Some cards introduce elements of player interaction. Attack cards allow you to grab resources from rivals. Defensive cards protect you from aggressive opponents. Exchanging buildings allows you to trade dice with other players and grant bonuses when you complete a deal. Together they borrow Colony an outspoken political element. Build a big head start and you’ll find yourself plagued by raiding parties and shunned by potential trading partners. Get aggressive in the early game and you can expect a backlash once your rivals have acquired their own offensive abilities. Make a clear game for a certain type of building and your opponents will do their best to make sure you don’t get the dice you need to acquire it.

The marketplace for buying new buildings.
enlarge / The marketplace for buying new buildings.

Owen Duffy

Dystopian Defects

This capacity for diplomacy and passive-aggressive (or sometimes just aggressive) meddling with adversaries distinguishes Colony from the dice-rolling city game machi Koro– a comparison made by some critics, but one that doesn’t hold up after you’ve played a few rounds. Another difference is the fact that once you build buildings, you can spend extra dice to upgrade them, earn extra victory points, and unlock more powerful versions of their abilities. Warehouses can increase their capacity. Barricades can repel attacks from multiple opponents. Shady pawnshops can become valuable sources of useful dice.
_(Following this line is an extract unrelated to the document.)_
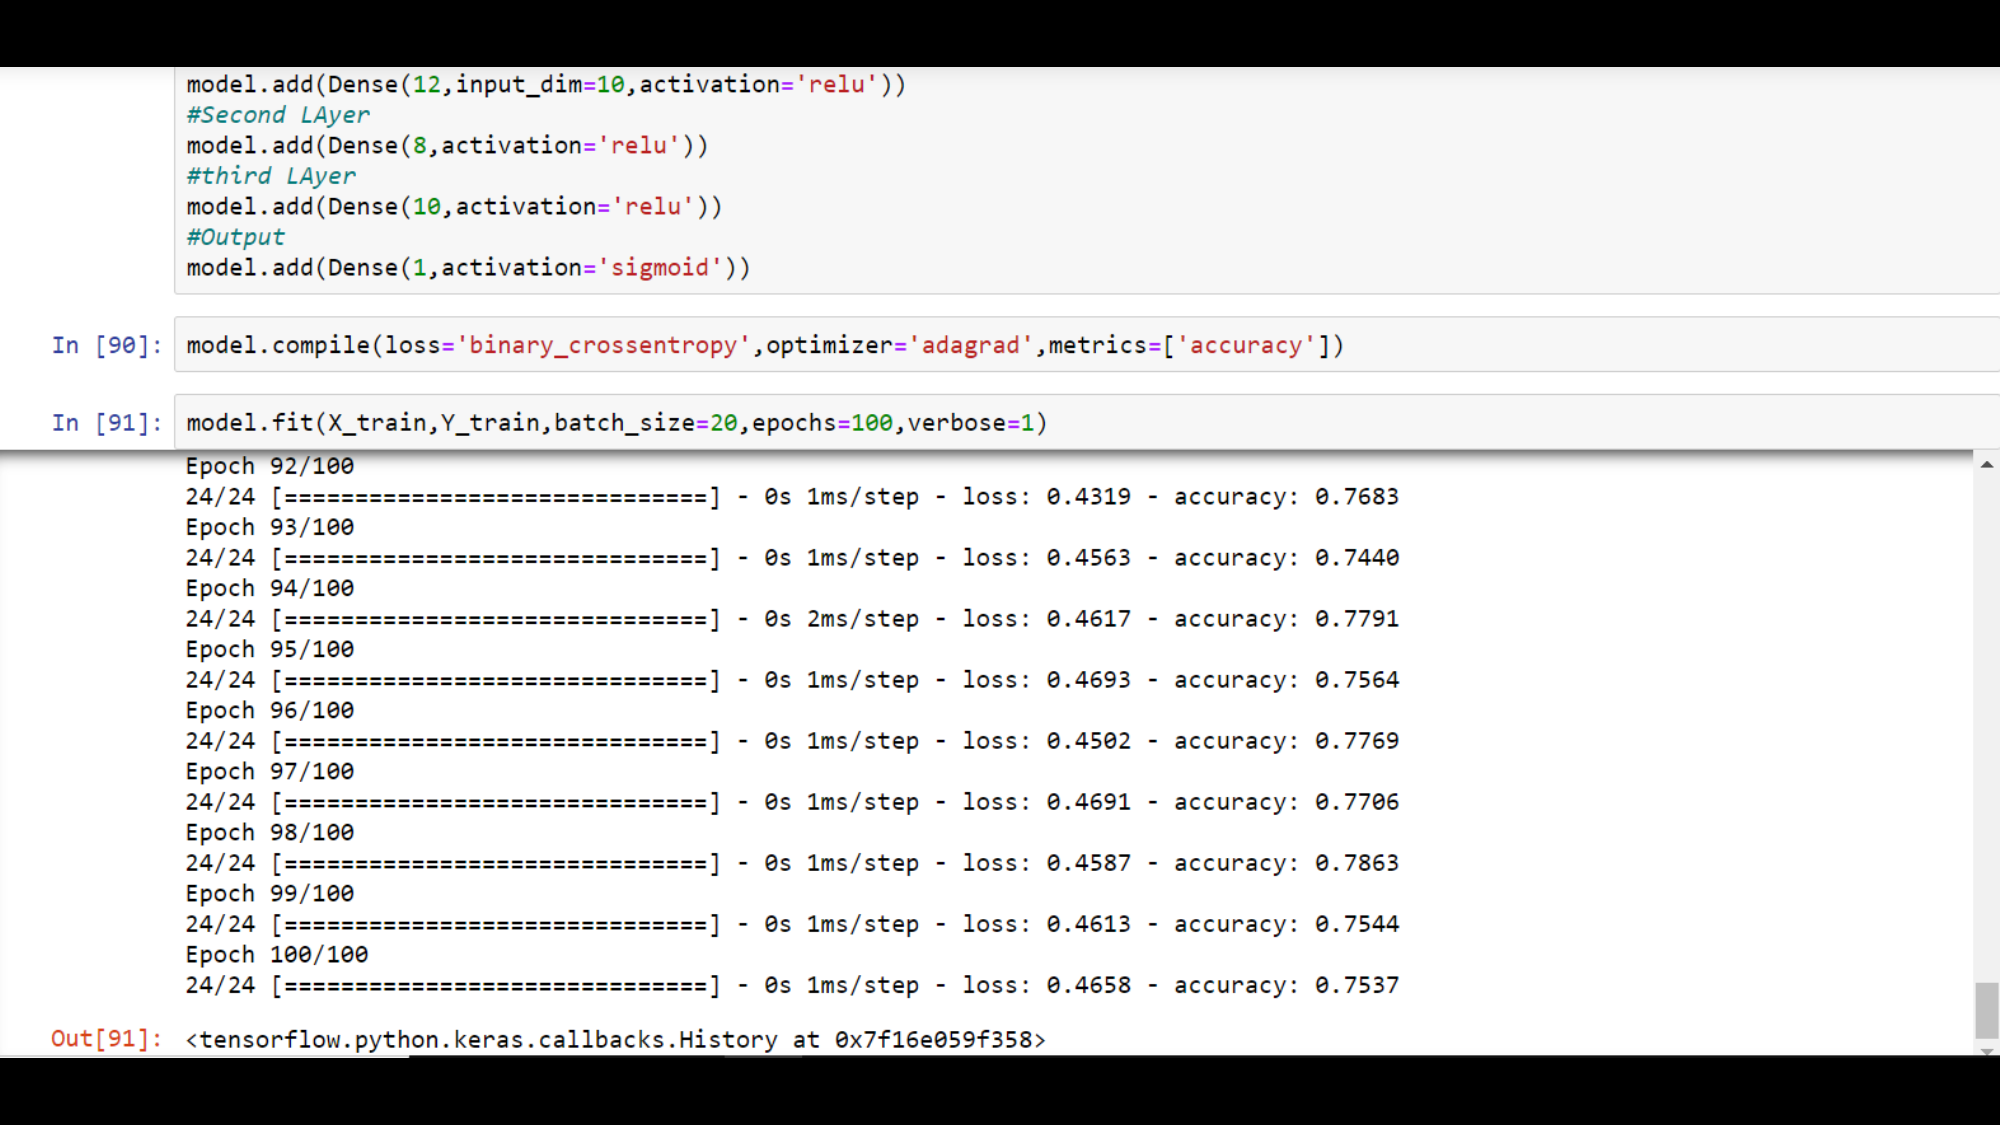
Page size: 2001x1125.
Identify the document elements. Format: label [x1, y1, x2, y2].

picture [0, 67, 2000, 1058]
Your decisions about which buildings to upgrade are probably more important than the ones you actually build – a fact that highlights one of the points Colony‘s greatest flaws. The cards you buy in the early game are likely determined by the resources you have available rather than a strategic preference, and this can lead you to marry a certain set of tactics. You are not allowed want to be the aggro player or the trader or the clever manipulator of technologies, but there’s a chance the dice will force your hand in your first few turns.

You get more freedom of choice as the game progresses, meaning: Colony can be a game of delayed gratification. Wait a while and you may be able to perform a neat sequence of daring plays to steal the win. But again, maybe not, and delayed gratification really doesn’t work without the “satisfaction” part.

There’s also the fact that the game doesn’t do much to convey the post-apocalyptic theme. Pretty stark map art shows a world of brutalist concrete gray, but while this is in theory a game about synthetic protein labs, force fields and uranium mines, it could just as easily be about wheat fields, city walls and blacksmiths. Even a few columns of fictional world-building fluff would have helped set the stage.

Whether these shortcomings seriously detract from the game’s strengths probably depends on your taste. The game combines several interesting elements. Between drafting dice, building your resource economy, putting together an efficient engine, and upgrading your buildings over time, there’s a nice sense of progression here. Colony it doesn’t lack smart ideas, but getting them takes a bit of patience as you’ll be ravaged by the game’s initial burst of randomness. It’s not, as some reviewers have suggested, a game driven almost entirely by luck, but it does have a tendency to dictate your starting conditions and then force you to make the most of what you’ve got.

For me, that’s not a deal breaker, and the possibilities that different card setups offer are seriously intriguing. Despite the flaws, I look forward to spending more time in this hard, gray, ruined future.